Rewrite the lines of every entry below as a JSON list of strings, one string for each line, with blank lines left out.

☆ ☆ ☆

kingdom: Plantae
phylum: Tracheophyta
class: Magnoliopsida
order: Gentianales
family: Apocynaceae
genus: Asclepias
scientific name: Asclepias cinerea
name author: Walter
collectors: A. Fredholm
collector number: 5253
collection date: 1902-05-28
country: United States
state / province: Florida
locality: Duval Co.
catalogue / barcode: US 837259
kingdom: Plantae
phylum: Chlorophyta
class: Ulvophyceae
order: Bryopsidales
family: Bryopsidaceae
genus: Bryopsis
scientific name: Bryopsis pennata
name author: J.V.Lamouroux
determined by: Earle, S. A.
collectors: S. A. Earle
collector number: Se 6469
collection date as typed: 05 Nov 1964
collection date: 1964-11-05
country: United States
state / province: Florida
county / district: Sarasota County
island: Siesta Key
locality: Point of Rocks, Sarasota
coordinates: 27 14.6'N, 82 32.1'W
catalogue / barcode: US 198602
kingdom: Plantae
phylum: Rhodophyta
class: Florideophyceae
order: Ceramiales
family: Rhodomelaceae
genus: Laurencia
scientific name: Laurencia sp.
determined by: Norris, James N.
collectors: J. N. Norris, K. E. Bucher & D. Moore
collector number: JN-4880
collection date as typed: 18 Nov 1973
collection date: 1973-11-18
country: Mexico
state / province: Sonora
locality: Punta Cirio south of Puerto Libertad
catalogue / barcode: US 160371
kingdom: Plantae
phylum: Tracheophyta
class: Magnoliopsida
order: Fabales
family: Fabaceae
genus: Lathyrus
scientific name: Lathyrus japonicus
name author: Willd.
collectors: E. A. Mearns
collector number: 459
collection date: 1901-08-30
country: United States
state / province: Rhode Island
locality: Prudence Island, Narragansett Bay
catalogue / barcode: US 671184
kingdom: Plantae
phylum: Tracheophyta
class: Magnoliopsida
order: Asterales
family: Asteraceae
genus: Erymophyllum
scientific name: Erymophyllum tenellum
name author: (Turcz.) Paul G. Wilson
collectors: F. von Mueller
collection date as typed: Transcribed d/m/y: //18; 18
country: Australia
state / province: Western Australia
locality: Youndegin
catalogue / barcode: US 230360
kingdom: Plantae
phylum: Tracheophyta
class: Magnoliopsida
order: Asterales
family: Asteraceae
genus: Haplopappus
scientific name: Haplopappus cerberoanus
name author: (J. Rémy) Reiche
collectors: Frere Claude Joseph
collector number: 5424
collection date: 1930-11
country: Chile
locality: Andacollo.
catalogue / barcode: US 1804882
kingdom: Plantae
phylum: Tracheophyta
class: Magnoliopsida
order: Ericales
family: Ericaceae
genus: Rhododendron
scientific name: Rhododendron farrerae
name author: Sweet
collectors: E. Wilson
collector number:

☆ ☆ ☆

-- THE SOLUTION --
[
  "kingdom: Plantae",
  "phylum: Tracheophyta",
  "class: Magnoliopsida",
  "order: Gentianales",
  "family: Apocynaceae",
  "genus: Asclepias",
  "scientific name: Asclepias cinerea",
  "name author: Walter",
  "collectors: A. Fredholm",
  "collector number: 5253",
  "collection date: 1902-05-28",
  "country: United States",
  "state / province: Florida",
  "locality: Duval Co.",
  "catalogue / barcode: US 837259",
  "kingdom: Plantae",
  "phylum: Chlorophyta",
  "class: Ulvophyceae",
  "order: Bryopsidales",
  "family: Bryopsidaceae",
  "genus: Bryopsis",
  "scientific name: Bryopsis pennata",
  "name author: J.V.Lamouroux",
  "determined by: Earle, S. A.",
  "collectors: S. A. Earle",
  "collector number: Se 6469",
  "collection date as typed: 05 Nov 1964",
  "collection date: 1964-11-05",
  "country: United States",
  "state / province: Florida",
  "county / district: Sarasota County",
  "island: Siesta Key",
  "locality: Point of Rocks, Sarasota",
  "coordinates: 27 14.6'N, 82 32.1'W",
  "catalogue / barcode: US 198602",
  "kingdom: Plantae",
  "phylum: Rhodophyta",
  "class: Florideophyceae",
  "order: Ceramiales",
  "family: Rhodomelaceae",
  "genus: Laurencia",
  "scientific name: Laurencia sp.",
  "determined by: Norris, James N.",
  "collectors: J. N. Norris, K. E. Bucher & D. Moore",
  "collector number: JN-4880",
  "collection date as typed: 18 Nov 1973",
  "collection date: 1973-11-18",
  "country: Mexico",
  "state / province: Sonora",
  "locality: Punta Cirio south of Puerto Libertad",
  "catalogue / barcode: US 160371",
  "kingdom: Plantae",
  "phylum: Tracheophyta",
  "class: Magnoliopsida",
  "order: Fabales",
  "family: Fabaceae",
  "genus: Lathyrus",
  "scientific name: Lathyrus japonicus",
  "name author: Willd.",
  "collectors: E. A. Mearns",
  "collector number: 459",
  "collection date: 1901-08-30",
  "country: United States",
  "state / province: Rhode Island",
  "locality: Prudence Island, Narragansett Bay",
  "catalogue / barcode: US 671184",
  "kingdom: Plantae",
  "phylum: Tracheophyta",
  "class: Magnoliopsida",
  "order: Asterales",
  "family: Asteraceae",
  "genus: Erymophyllum",
  "scientific name: Erymophyllum tenellum",
  "name author: (Turcz.) Paul G. Wilson",
  "collectors: F. von Mueller",
  "collection date as typed: Transcribed d/m/y: //18; 18",
  "country: Australia",
  "state / province: Western Australia",
  "locality: Youndegin",
  "catalogue / barcode: US 230360",
  "kingdom: Plantae",
  "phylum: Tracheophyta",
  "class: Magnoliopsida",
  "order: Asterales",
  "family: Asteraceae",
  "genus: Haplopappus",
  "scientific name: Haplopappus cerberoanus",
  "name author: (J. Rémy) Reiche",
  "collectors: Frere Claude Joseph",
  "collector number: 5424",
  "collection date: 1930-11",
  "country: Chile",
  "locality: Andacollo.",
  "catalogue / barcode: US 1804882",
  "kingdom: Plantae",
  "phylum: Tracheophyta",
  "class: Magnoliopsida",
  "order: Ericales",
  "family: Ericaceae",
  "genus: Rhododendron",
  "scientific name: Rhododendron farrerae",
  "name author: Sweet",
  "collectors: E. Wilson",
  "collector number:"
]